B.B. Cunningham

Leon Bennett / WENN

B.B. Cunningham, a longtime keyboardist and backup singer for legendary rocker Jerry Lee Lewis as well as leader of his own band the Hombres, was gunned down early Sunday morning in Memphis. He was 70.

Per Memphis' Commercial Appeal, Cunningham had been working as a security guard at an apartment complex in the southeast part of the city when he heard a gunshot in the neighboring Cherry Crest Apartments around 2 a.m. and went to check it out.

Upon arrival, officers found the bodies of the musician and an unidentified 16-year-old boy, both of whom sustained gunshot wounds.

Authorities are still searching for suspects.

Born Blake Baker Cunningham Jr., the rocker first garnered attention in the mid-'60s touring with Ronnie and the Daytonas, who were famed for their song "G.T.O."

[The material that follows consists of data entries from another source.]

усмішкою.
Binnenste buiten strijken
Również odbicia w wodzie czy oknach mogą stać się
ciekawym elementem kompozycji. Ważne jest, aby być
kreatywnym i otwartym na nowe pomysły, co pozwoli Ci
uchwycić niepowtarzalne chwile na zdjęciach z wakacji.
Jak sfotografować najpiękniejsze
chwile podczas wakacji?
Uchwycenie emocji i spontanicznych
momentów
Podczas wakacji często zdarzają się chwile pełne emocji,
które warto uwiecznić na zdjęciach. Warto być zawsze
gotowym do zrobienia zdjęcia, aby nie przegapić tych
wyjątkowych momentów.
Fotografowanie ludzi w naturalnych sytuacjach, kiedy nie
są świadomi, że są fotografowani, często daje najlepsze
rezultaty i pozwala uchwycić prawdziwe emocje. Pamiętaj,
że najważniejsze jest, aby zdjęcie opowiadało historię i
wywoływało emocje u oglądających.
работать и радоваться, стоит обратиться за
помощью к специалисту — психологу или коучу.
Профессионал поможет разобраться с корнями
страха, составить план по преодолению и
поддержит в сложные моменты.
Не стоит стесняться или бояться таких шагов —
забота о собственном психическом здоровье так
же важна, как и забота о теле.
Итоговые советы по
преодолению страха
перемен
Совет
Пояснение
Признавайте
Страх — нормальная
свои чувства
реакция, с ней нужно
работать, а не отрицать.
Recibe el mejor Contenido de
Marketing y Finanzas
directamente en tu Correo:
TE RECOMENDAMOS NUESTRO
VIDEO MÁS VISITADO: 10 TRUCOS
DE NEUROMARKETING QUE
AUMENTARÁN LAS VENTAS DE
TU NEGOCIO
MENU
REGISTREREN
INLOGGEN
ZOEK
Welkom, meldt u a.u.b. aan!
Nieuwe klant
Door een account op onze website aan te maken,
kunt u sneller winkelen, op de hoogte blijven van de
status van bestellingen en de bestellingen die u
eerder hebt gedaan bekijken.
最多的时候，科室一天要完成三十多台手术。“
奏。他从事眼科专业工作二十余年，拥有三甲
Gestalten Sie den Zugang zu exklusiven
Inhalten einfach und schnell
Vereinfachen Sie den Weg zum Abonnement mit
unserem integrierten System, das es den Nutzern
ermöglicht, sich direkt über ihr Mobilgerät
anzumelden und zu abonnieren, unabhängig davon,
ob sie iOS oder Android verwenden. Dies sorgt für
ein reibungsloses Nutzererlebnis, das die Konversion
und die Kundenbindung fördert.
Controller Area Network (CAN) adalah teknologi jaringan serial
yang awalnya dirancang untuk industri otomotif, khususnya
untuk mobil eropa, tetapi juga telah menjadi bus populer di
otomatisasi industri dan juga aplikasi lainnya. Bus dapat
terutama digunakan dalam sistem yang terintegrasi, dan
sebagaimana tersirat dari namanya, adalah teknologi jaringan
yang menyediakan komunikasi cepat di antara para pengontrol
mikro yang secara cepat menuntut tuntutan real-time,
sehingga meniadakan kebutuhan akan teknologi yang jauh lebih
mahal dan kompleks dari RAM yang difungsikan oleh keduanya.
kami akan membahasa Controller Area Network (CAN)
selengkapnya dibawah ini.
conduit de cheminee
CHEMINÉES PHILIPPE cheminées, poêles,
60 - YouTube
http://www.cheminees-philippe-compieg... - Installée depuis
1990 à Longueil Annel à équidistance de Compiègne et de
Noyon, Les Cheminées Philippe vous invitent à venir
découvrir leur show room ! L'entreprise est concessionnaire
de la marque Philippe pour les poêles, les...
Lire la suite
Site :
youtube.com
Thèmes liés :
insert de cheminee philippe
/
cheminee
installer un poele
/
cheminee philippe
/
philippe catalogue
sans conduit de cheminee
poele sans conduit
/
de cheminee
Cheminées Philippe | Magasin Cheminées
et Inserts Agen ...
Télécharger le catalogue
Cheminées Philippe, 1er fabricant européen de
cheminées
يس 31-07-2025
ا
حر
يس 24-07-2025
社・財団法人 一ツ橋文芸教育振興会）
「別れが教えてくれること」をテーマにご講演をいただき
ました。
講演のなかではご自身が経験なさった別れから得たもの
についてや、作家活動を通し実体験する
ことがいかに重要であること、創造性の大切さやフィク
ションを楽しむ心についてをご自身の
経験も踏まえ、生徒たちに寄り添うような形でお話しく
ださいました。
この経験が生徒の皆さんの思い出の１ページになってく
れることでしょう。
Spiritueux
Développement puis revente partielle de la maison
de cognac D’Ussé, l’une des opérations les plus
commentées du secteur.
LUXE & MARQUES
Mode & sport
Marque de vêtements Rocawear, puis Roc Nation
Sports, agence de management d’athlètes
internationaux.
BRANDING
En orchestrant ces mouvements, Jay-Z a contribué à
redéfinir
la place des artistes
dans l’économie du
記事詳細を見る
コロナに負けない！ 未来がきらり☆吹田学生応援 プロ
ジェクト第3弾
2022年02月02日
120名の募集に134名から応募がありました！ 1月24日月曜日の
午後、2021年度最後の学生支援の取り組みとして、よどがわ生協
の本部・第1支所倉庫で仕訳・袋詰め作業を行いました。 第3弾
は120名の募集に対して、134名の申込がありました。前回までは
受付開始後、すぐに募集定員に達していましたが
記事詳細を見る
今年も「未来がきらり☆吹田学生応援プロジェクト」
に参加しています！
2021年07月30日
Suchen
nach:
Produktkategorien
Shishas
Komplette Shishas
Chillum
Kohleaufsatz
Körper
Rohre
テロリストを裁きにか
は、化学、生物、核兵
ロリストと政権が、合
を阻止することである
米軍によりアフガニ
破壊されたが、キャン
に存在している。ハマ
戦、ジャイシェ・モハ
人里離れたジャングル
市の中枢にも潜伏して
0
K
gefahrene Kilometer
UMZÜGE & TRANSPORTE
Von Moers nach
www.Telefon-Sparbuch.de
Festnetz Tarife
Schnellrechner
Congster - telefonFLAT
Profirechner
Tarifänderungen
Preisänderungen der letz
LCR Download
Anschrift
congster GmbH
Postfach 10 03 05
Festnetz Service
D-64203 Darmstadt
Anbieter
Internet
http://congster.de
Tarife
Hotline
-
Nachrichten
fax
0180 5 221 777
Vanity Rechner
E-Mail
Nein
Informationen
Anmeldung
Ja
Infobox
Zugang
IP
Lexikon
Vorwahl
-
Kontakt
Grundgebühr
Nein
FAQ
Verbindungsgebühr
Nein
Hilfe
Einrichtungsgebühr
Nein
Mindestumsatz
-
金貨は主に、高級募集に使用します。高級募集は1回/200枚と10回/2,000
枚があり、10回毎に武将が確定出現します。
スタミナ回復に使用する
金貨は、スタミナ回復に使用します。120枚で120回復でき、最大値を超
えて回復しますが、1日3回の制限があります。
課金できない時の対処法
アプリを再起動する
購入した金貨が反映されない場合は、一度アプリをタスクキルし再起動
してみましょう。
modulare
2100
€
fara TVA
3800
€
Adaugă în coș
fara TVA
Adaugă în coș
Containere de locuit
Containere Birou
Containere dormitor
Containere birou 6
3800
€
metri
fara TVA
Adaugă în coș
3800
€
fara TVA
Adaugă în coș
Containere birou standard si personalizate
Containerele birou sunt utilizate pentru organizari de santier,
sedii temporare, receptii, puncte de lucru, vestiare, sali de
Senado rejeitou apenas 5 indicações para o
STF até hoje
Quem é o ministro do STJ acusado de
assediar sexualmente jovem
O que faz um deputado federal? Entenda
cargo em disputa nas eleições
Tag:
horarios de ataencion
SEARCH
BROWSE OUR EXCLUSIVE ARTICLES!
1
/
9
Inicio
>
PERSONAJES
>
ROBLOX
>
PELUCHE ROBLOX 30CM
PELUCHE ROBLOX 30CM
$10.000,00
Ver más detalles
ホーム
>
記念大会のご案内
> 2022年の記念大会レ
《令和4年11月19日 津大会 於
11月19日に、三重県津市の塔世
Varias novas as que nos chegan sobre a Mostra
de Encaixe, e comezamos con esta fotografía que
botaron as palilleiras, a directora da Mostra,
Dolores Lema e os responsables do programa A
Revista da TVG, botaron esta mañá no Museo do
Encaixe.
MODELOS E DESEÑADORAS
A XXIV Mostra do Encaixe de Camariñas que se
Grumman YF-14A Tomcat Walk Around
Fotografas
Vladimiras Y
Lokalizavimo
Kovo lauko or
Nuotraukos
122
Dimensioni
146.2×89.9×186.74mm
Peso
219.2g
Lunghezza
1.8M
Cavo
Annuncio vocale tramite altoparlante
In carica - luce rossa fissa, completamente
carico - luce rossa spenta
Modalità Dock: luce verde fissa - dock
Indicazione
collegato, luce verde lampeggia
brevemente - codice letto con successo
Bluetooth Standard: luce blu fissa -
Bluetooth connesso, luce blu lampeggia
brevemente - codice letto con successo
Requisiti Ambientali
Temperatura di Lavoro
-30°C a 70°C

Cunningham and some of the other members later founded the Hombres, best known for their 1967 hit "Let It Out (Let It All Hang Out)," which maintains popularity to this day having been featured in Cameron Crowe's 2005 film Elizabethtown and various Foster's Lager beer ads.

The Hombres subsequently went their separate ways, and Cunningham ended up going to work as an engineer and producer at Memphis' iconic Sounds of Memphis Studios. He later moved to L.A. where he acted as chief engineer for music stars including Elton John, Lou Rawls and Billy Joel.

In 1997, Cunningham returned to the spotlight upon joining Lewis' band on the keys and continued to tour with the "Great Balls of Fire" crooner over the years. He also released a solo album, Hangin' In, in 2003.

Cunningham is survived by his brother, syndicated radio host and conservative commentator Bill Cunningham.